Squarespace Analytics:

Squarespace Analytics is a service provided by Squarespace, Inc., which collects data such as page views, visitor sources, and user interactions on our website. The data is used to analyze website performance and user behavior.

Legal basis: Article 6(1)(a) GDPR (consent).

For more information about Squarespace’s privacy practices, visit:

https://www.squarespace.com/privacy

Microsoft Clarity and Other Microsoft Tools:

We use Microsoft Clarity and other Microsoft tools for website analytics. These tools collect data on user interactions (e.g., mouse movements, clicks, and scroll behavior) to optimize user experience. Personal data, including IP addresses, may be transferred to servers in the United States.

Legal basis: Article 6(1)(a) GDPR (consent).

For more details, visit Microsoft’s privacy policy:

https://privacy.microsoft.com/

Google Analytics:

Google Analytics helps us understand user behavior and improve our services. Data such as IP addresses and device information may be transferred to servers in the United States.

Legal basis: Article 6(1)(a) GDPR (consent).

For more details, see Google’s privacy policy:

https://policies.google.com/privacy

We use these tools only after obtaining your explicit consent via a cookie banner or similar mechanism. You can withdraw your consent at any time by changing your cookie settings.

8. Duration of Data Storage

We process and store your personal data as long as necessary to fulfill our contractual and legal obligations. If the data is no longer required for these purposes, it will be deleted regularly, unless its temporary further processing is necessary for the following purposes:

• Compliance with retention periods under commercial and tax law

• Preservation of evidence within the framework of the statutory limitation periods

9. Rights of Data Subjects

You have the right to:

  • Access (Article 15 GDPR): Obtain information about your data processed by us.

  • Rectification (Article 16 GDPR): Request the correction of inaccurate or incomplete data.

  • Erasure (Article 17 GDPR): Request the deletion of your data, provided the processing is not necessary for exercising the right of freedom of expression, for compliance with a legal obligation, for reasons of public interest, or for the establishment, exercise, or defense of legal claims.

  • Restriction of Processing (Article 18 GDPR): Request the restriction of processing your data.

  • Data Portability (Article 20 GDPR): Receive your data in a structured, commonly used, and machine-readable format or have it transmitted to another controller.

  • Objection (Article 21 GDPR): Object to the processing of your data.

  • Withdrawal of Consent (Article 7(3) GDPR): Withdraw your consent at any time.

  • Lodge a Complaint (Article 77 GDPR): Lodge a complaint with a supervisory authority.

10. Obligation to Provide Data

In the context of our business relationship, you must provide the personal data necessary for the initiation and execution of a business relationship and the fulfillment of the associated contractual obligations, or which we are legally obliged to collect. Without this data, we will generally have to refuse to conclude the contract or execute the order, or we will no longer be able to carry out an existing contract and may have to terminate it.

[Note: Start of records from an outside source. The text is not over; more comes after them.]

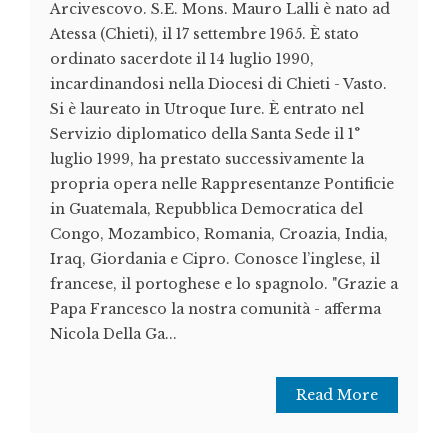
Arcivescovo. S.E. Mons. Mauro Lalli è nato ad
Atessa (Chieti), il 17 settembre 1965. È stato
ordinato sacerdote il 14 luglio 1990,
incardinandosi nella Diocesi di Chieti - Vasto.
Si è laureato in Utroque Iure. È entrato nel
Servizio diplomatico della Santa Sede il 1°
luglio 1999, ha prestato successivamente la
propria opera nelle Rappresentanze Pontificie
in Guatemala, Repubblica Democratica del
Congo, Mozambico, Romania, Croazia, India,
Iraq, Giordania e Cipro. Conosce l’inglese, il
francese, il portoghese e lo spagnolo. "Grazie a
Papa Francesco la nostra comunità - afferma
Nicola Della Ga...
Read More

11. Automated Decision-Making and Profiling

We do not use fully automated decision-making processes, including profiling, as defined in Article 22 GDPR.

12. Data Security

We use appropriate technical and organizational security measures to protect your data against accidental or intentional manipulation, partial or complete loss, destruction, or unauthorized access by third parties. Our security measures are continuously improved in line with technological developments.

13. Updates to This Privacy Policy

We reserve the right to amend this privacy policy to reflect changes in legal requirements or our services. The current version can be accessed on our website at any time.